BOB: So, Mosaic theory. This is really important.  It’s super creepy that in an instant, you could see everywhere I went all morning. But it should be even creepier to think that with just a few details, I could pretty much size up your whole life. I mean, imagine you are Erin and Noah, trying to get away from an angry ex husband. In just a moment, with data like this, he would know exactly when to show up at school to snatch a child. You see, most people’s lives aren’t really that complex. We only go to a few places 95% of the time. 

We talked Marc Groman about this — he was the first-ever chief privacy officer at the FTC and senior advisor for privacy in the Obama White House

MARC GROMAN – If you have my precise location over say a couple of weeks, you essentially can draw highly sensitive inferences about my entire life. You will understand my religious beliefs, my political beliefs, my health issues potentially. And by the way, it’s so precise now we know not just that you’re in the hospital, but if you’re in a 12 story building, we know what floor in the hospital

ALIA: Wow. 

ALIA:  Susan Grant of the Consumer Federation of America. We talked to her for a while about location data and I gotta say, when she talked about the creation of ‘megaprofiles’ I got chills.

Work instruction 1
From the transcript about location data privacy, retype the part that opens with the words containing "MARC GROMAN –" and closes with "I got chills.".
Work instruction 2
In the transcript about location data privacy, list every kind of personal matter that Marc Groman says can be inferred from someone's precise location over a couple of weeks.
Work instruction 3
Proceed with the transcript about location data privacy, picking up after its last line.

Dataset extract
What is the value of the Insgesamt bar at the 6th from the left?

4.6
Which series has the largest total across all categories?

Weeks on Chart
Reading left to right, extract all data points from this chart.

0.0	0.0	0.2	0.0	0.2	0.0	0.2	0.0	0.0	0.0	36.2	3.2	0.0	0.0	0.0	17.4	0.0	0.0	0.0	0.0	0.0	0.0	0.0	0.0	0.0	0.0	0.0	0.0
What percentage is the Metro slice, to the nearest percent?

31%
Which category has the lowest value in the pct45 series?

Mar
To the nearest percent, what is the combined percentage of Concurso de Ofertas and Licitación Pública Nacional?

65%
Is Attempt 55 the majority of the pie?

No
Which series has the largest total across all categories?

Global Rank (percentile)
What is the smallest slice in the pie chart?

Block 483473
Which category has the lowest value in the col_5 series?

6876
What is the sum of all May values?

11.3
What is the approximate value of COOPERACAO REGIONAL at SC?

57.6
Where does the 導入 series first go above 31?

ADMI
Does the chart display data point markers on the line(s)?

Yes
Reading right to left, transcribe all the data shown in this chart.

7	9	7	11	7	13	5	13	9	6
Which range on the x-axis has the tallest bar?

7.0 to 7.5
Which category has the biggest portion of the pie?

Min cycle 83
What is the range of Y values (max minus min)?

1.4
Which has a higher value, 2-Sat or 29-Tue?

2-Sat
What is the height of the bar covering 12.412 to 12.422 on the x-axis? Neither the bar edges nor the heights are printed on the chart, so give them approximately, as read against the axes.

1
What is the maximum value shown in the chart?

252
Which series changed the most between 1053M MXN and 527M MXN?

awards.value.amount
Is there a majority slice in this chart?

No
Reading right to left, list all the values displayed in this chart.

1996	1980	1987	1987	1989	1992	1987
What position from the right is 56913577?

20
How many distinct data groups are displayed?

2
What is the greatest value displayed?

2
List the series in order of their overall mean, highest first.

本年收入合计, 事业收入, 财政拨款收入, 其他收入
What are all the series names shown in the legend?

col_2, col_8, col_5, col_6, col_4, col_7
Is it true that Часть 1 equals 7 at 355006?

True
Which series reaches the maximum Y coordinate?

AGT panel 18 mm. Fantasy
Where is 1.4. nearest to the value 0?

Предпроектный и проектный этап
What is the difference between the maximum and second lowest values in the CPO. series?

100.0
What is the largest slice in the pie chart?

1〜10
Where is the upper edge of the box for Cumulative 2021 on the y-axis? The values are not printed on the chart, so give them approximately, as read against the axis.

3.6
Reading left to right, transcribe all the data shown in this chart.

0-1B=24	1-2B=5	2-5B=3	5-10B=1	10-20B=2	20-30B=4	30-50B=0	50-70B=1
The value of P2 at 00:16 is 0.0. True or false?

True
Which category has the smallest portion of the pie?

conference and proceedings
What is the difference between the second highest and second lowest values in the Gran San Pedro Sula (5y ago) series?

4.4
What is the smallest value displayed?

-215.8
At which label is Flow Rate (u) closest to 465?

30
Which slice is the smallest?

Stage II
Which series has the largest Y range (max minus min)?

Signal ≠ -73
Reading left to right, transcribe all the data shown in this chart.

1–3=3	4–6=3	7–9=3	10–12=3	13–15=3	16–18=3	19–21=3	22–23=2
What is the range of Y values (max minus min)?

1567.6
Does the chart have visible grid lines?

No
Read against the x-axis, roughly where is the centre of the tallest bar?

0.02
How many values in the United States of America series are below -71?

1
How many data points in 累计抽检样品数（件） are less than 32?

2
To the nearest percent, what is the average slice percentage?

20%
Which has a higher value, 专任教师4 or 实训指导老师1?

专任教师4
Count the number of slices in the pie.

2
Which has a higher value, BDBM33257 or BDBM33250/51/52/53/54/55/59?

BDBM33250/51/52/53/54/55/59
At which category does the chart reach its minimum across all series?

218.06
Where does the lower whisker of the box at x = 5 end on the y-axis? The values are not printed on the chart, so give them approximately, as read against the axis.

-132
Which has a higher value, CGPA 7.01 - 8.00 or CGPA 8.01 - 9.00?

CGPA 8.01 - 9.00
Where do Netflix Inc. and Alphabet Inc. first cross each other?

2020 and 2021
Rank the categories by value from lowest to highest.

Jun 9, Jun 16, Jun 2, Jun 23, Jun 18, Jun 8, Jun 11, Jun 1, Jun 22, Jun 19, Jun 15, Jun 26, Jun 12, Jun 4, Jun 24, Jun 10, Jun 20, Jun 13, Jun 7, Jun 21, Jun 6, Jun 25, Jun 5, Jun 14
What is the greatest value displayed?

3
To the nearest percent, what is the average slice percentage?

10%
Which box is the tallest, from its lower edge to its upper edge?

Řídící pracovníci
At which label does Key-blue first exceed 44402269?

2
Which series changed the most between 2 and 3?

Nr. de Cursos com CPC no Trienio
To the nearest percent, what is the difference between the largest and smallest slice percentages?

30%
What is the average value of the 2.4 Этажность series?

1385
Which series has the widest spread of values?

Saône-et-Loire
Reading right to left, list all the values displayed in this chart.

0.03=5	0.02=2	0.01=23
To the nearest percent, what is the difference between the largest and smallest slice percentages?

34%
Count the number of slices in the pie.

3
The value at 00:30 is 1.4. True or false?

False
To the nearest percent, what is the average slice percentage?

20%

Exercise result 1
MARC GROMAN – If you have my precise location over say a couple of weeks, you essentially can draw highly sensitive inferences about my entire life. You will understand my religious beliefs, my political beliefs, my health issues potentially. And by the way, it’s so precise now we know not just that you’re in the hospital, but if you’re in a 12 story building, we know what floor in the hospital

ALIA: Wow. 

ALIA:  Susan Grant of the Consumer Federation of America. We talked to her for a while about location data and I gotta say, when she talked about the creation of ‘megaprofiles’ I got chills.

Exercise result 2
religious beliefs, political beliefs, health issues

Exercise result 3
SUSAN GRANT: Location is just one of the many, um, very revealing things about you that can be compiled into a mega profiles about you. So it’s not just where you are at any given moment, but it’s where you go most frequently.  Um, which can tell a lot about you. Um, you know, uh, uh, where you go to church reveals what your religion is, for instance. Um, these are things that people have a right to keep private if they want. Um, and uh, yet this information is being collected when it’s not needed

ALIA: Ok, this all sounds pretty awful. Tracking gadgets in our pockets and purses. Really precise data being sent to companies we work with, all around the world, available to the government…but I have to ask a question I know you love, Bob. So, Bob …who’s making money off all this location information?

BOB:  That’s always the important question to ask. And, we have to credit Buzzfeed for a great story explaining how valuable location information is.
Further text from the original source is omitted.